> _Exercise brief_
Retype the entries. Match them exactly.

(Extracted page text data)
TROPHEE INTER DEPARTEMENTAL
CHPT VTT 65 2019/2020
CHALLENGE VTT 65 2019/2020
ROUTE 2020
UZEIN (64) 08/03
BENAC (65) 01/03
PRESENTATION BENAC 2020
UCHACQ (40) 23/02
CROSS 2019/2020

> _Solution for this exercise_
TROPHEE INTER DEPARTEMENTAL
CHPT VTT 65 2019/2020
CHALLENGE VTT 65 2019/2020
ROUTE 2020
UZEIN (64) 08/03
BENAC (65) 01/03
PRESENTATION BENAC 2020
UCHACQ (40) 23/02
CROSS 2019/2020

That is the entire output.